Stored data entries
◆ ◆ ◆ ◆ ◆

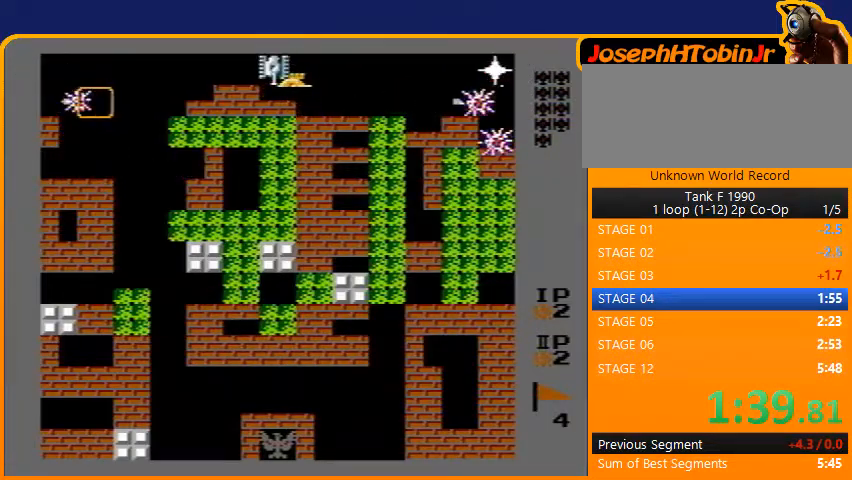
Gameplay with a controller (Nintendo layout); each line is a JSON object with the inputs held at the frame after it. "events" lists button and stick changes between this image and that frame as [ms after this image, input, new state], when the widget could be followed in between. Not read: L3 R3.
{"buttons": ["B", "DPAD_RIGHT"], "events": [[33, "B", "up"], [100, "B", "down"]]}
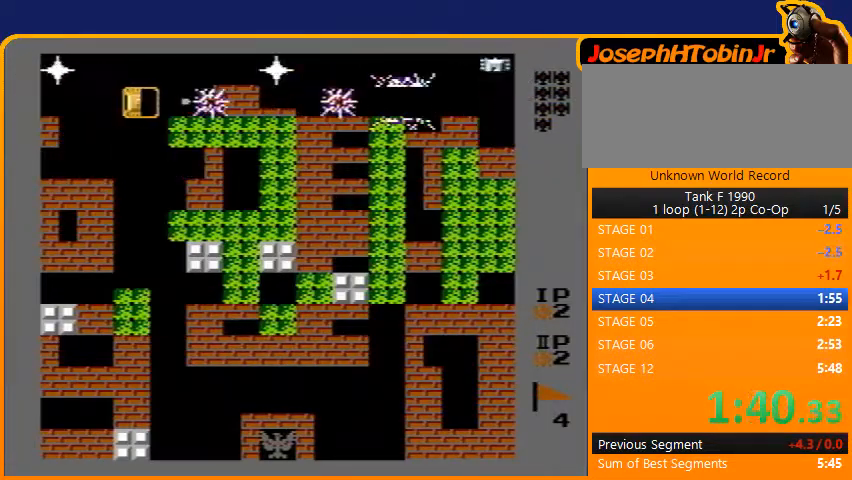
{"buttons": ["B", "DPAD_LEFT"], "events": [[200, "DPAD_RIGHT", "up"], [500, "DPAD_LEFT", "down"]]}
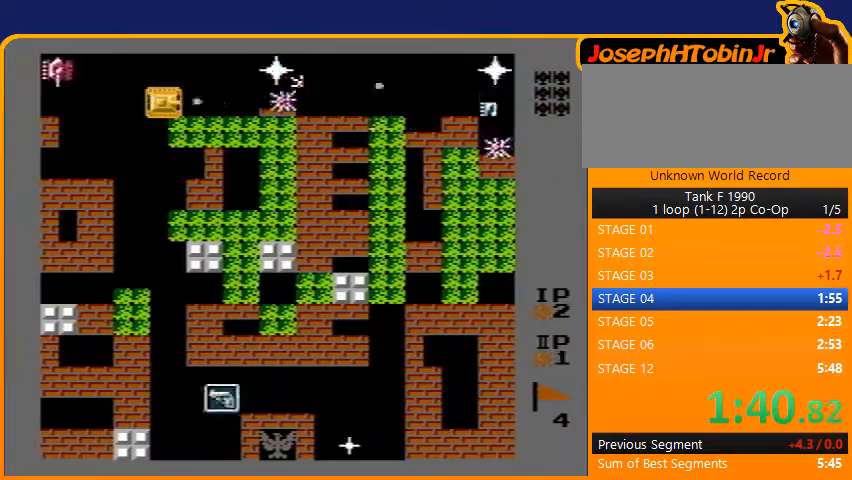
{"buttons": ["B"], "events": [[33, "B", "up"], [100, "B", "down"], [267, "DPAD_LEFT", "up"]]}
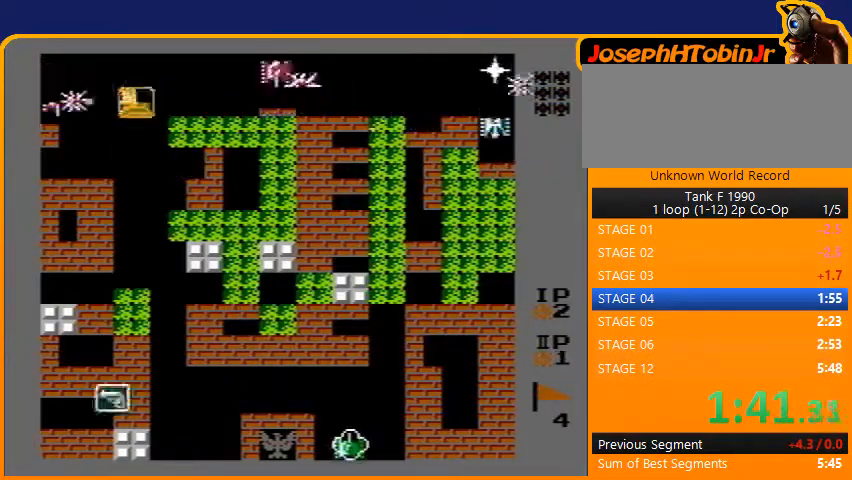
{"buttons": ["B", "DPAD_RIGHT"], "events": [[67, "DPAD_RIGHT", "down"], [100, "B", "up"], [167, "B", "down"]]}
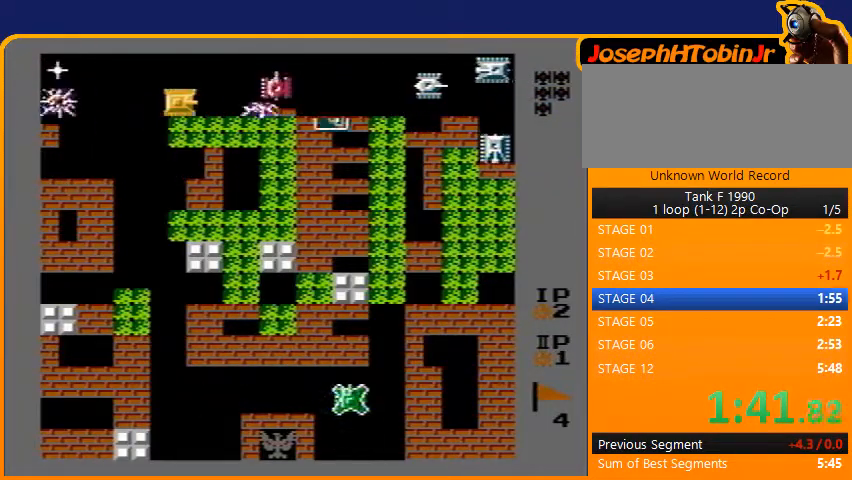
{"buttons": ["B"], "events": [[267, "DPAD_RIGHT", "up"]]}
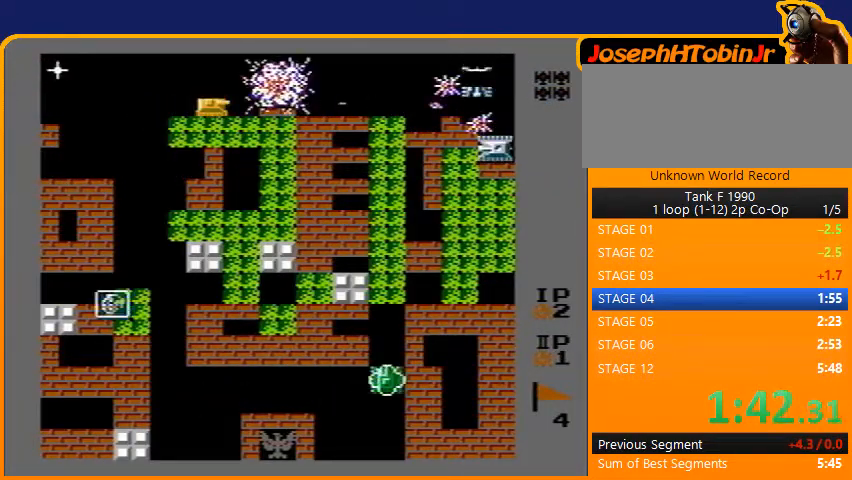
{"buttons": ["B", "DPAD_LEFT"], "events": [[100, "B", "up"], [100, "DPAD_LEFT", "down"], [200, "B", "down"]]}
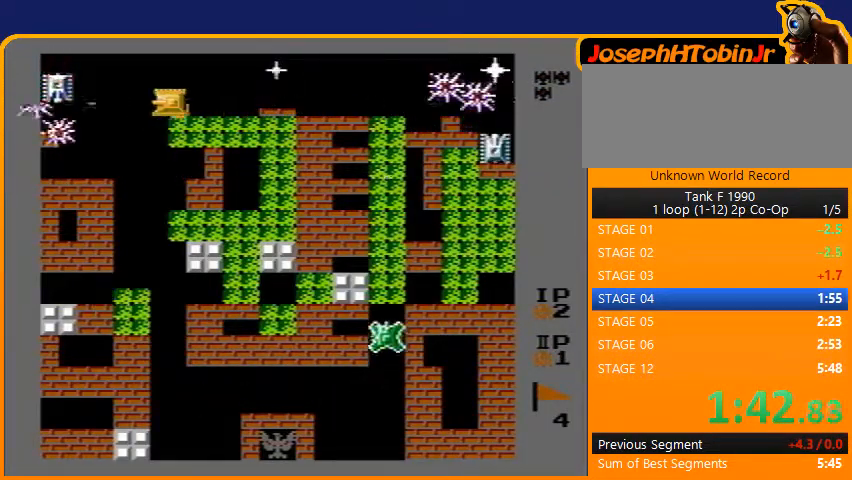
{"buttons": ["B"], "events": [[100, "DPAD_LEFT", "up"], [200, "B", "up"], [200, "DPAD_RIGHT", "down"], [267, "B", "down"], [500, "DPAD_RIGHT", "up"]]}
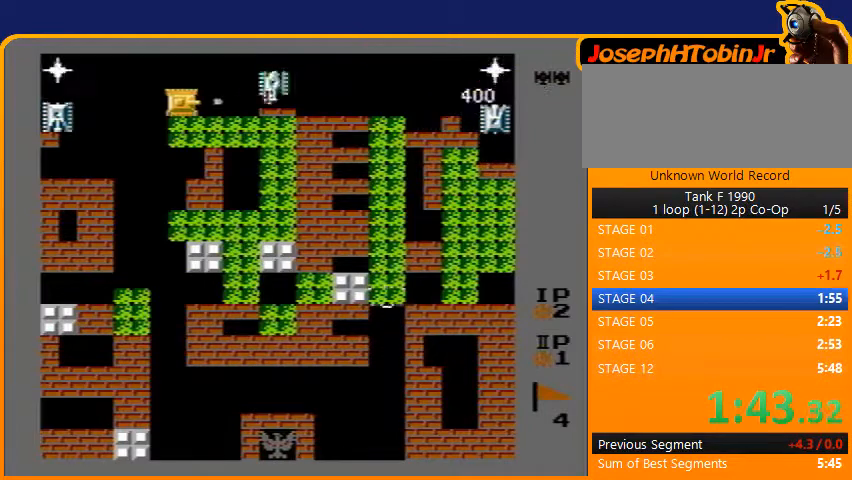
{"buttons": ["B"], "events": [[133, "DPAD_RIGHT", "down"], [267, "DPAD_RIGHT", "up"], [367, "B", "up"], [367, "DPAD_LEFT", "down"], [467, "B", "down"], [500, "DPAD_LEFT", "up"]]}
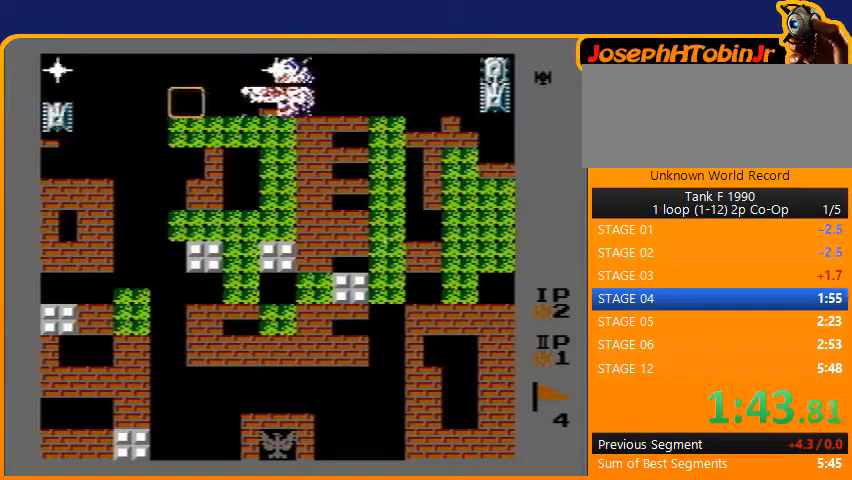
{"buttons": ["B"], "events": []}
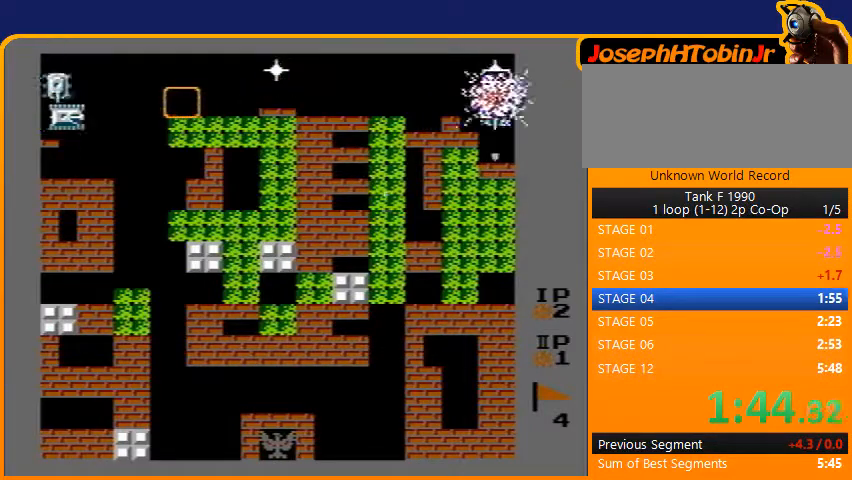
{"buttons": ["DPAD_RIGHT"], "events": [[300, "B", "up"], [300, "DPAD_UP", "down"], [500, "DPAD_RIGHT", "down"], [500, "DPAD_UP", "up"]]}
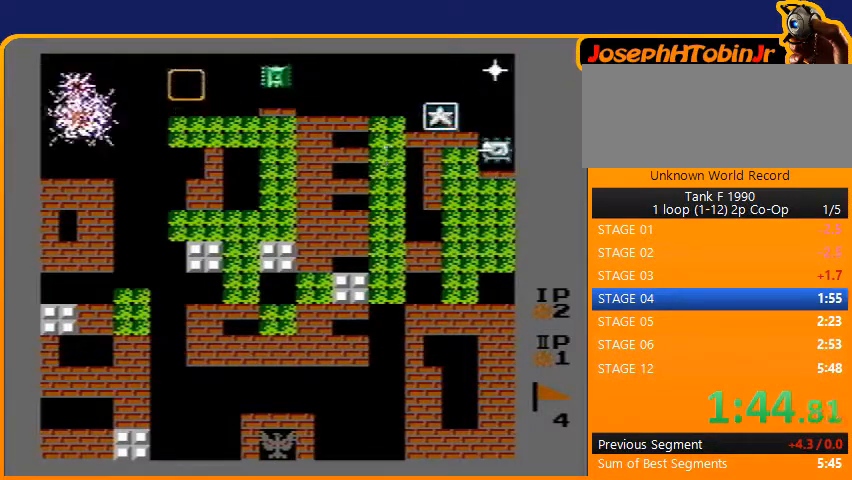
{"buttons": ["B", "DPAD_RIGHT"], "events": [[67, "B", "down"]]}
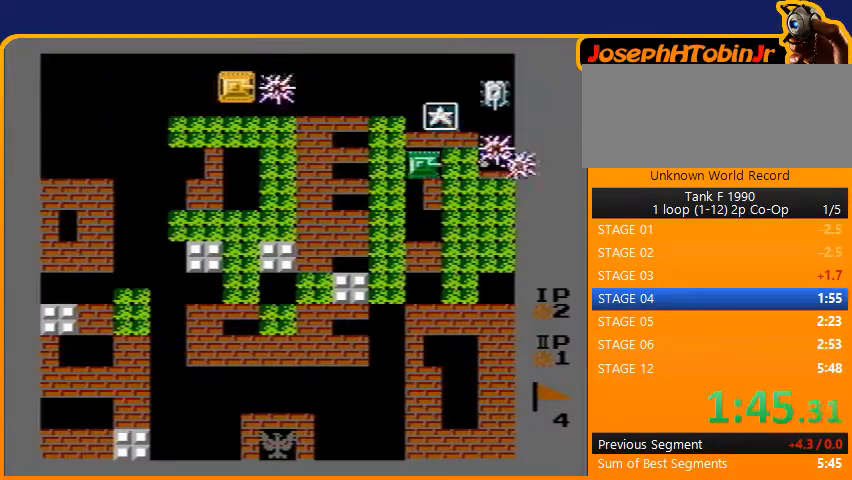
{"buttons": ["DPAD_RIGHT"], "events": [[500, "B", "up"]]}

◆ ◆ ◆ ◆ ◆

Your copy of the entries must be exact and must not include any of their pictures.

Gameplay with a controller (Nintendo layout); each line is a JSON object with the inputs held at the frame after it. "events" lists button and stick changes between this image and that frame as [ms after this image, input, new state], when the widget could be followed in between. Not read: L3 R3.
{"buttons": ["B", "DPAD_RIGHT"], "events": [[33, "B", "up"], [100, "B", "down"]]}
{"buttons": ["B", "DPAD_LEFT"], "events": [[200, "DPAD_RIGHT", "up"], [500, "DPAD_LEFT", "down"]]}
{"buttons": ["B"], "events": [[33, "B", "up"], [100, "B", "down"], [267, "DPAD_LEFT", "up"]]}
{"buttons": ["B", "DPAD_RIGHT"], "events": [[67, "DPAD_RIGHT", "down"], [100, "B", "up"], [167, "B", "down"]]}
{"buttons": ["B"], "events": [[267, "DPAD_RIGHT", "up"]]}
{"buttons": ["B", "DPAD_LEFT"], "events": [[100, "B", "up"], [100, "DPAD_LEFT", "down"], [200, "B", "down"]]}
{"buttons": ["B"], "events": [[100, "DPAD_LEFT", "up"], [200, "B", "up"], [200, "DPAD_RIGHT", "down"], [267, "B", "down"], [500, "DPAD_RIGHT", "up"]]}
{"buttons": ["B"], "events": [[133, "DPAD_RIGHT", "down"], [267, "DPAD_RIGHT", "up"], [367, "B", "up"], [367, "DPAD_LEFT", "down"], [467, "B", "down"], [500, "DPAD_LEFT", "up"]]}
{"buttons": ["B"], "events": []}
{"buttons": ["DPAD_RIGHT"], "events": [[300, "B", "up"], [300, "DPAD_UP", "down"], [500, "DPAD_RIGHT", "down"], [500, "DPAD_UP", "up"]]}
{"buttons": ["B", "DPAD_RIGHT"], "events": [[67, "B", "down"]]}
{"buttons": ["DPAD_RIGHT"], "events": [[500, "B", "up"]]}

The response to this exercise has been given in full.